■ YOUR GOAL:
Copy, exactly as written, the lines that begin at the one containing "12: (137, 64)" and end at the one containing "0: (420, 464)". Skip any pictures in the data below.

■ EXTRACTED RECORDS:

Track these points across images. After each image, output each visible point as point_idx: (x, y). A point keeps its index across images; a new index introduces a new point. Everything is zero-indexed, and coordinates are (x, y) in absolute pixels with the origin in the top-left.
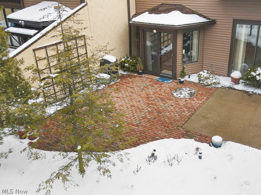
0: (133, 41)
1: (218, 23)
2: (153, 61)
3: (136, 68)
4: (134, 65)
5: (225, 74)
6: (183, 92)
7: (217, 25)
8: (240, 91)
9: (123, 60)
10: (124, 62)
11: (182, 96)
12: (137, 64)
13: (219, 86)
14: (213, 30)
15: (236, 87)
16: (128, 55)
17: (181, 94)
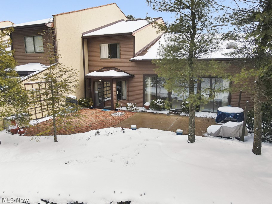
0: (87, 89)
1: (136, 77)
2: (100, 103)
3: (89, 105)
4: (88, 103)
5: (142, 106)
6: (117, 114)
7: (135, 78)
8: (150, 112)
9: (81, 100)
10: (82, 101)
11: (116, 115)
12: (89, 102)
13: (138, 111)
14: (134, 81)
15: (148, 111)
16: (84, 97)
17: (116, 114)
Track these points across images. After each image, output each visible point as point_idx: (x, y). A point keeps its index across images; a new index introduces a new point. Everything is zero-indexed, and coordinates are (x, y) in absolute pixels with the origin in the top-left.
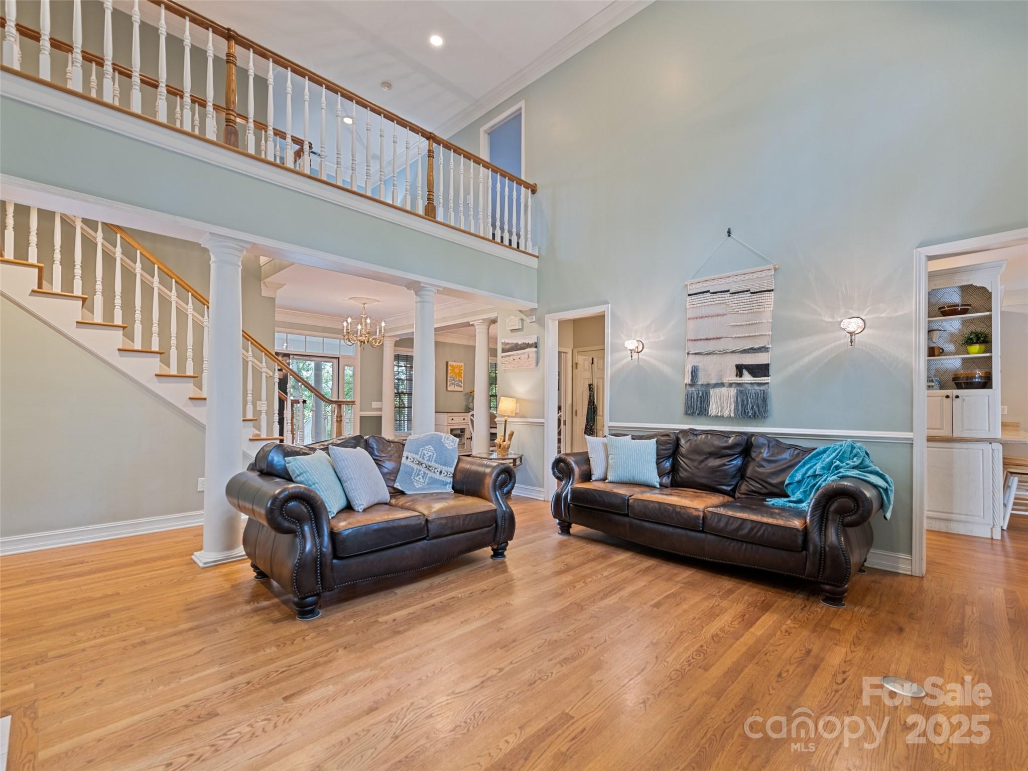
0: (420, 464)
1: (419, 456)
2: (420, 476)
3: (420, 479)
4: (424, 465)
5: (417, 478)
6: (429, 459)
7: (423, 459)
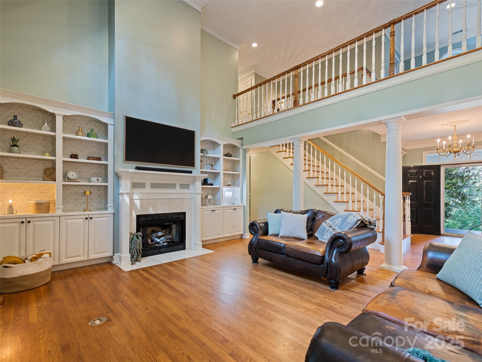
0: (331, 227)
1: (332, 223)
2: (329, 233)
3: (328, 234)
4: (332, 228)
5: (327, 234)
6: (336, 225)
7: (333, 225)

==

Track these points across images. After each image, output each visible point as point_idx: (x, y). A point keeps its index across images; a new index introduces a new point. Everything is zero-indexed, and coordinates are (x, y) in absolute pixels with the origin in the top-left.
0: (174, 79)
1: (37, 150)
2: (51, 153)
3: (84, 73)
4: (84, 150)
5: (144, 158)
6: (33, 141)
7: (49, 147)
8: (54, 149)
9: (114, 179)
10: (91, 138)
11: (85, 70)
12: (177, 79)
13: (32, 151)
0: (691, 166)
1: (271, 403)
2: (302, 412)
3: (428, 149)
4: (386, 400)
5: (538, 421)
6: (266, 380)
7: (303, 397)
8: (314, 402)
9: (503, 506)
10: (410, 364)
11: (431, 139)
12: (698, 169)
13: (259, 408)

--

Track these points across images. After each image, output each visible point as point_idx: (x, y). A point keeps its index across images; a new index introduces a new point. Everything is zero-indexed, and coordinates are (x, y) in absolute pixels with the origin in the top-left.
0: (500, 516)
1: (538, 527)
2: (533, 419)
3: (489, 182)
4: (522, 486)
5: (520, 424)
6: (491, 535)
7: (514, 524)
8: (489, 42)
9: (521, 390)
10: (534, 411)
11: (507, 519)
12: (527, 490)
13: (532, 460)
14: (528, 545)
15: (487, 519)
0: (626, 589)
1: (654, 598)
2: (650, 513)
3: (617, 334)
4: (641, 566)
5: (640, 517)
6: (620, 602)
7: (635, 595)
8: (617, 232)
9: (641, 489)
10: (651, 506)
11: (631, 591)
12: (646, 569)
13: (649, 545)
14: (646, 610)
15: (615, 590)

■ SOLUTION FOR THIS PROBLEM:
12: (137, 64)
13: (219, 86)
14: (213, 30)
15: (236, 87)
16: (128, 55)
17: (181, 94)
0: (87, 89)
1: (136, 77)
2: (100, 103)
3: (89, 105)
4: (88, 103)
5: (142, 106)
6: (117, 114)
7: (135, 78)
8: (150, 112)
9: (81, 100)
10: (82, 101)
11: (116, 115)
12: (89, 102)
13: (138, 111)
14: (134, 81)
15: (148, 111)
16: (84, 97)
17: (116, 114)
Track these points across images. After each image, output each visible point as point_idx: (x, y). A point keeps its index across images; a new index introduces a new point. Everything is zero-indexed, and coordinates are (x, y) in absolute pixels with the origin in the top-left.
0: (420, 464)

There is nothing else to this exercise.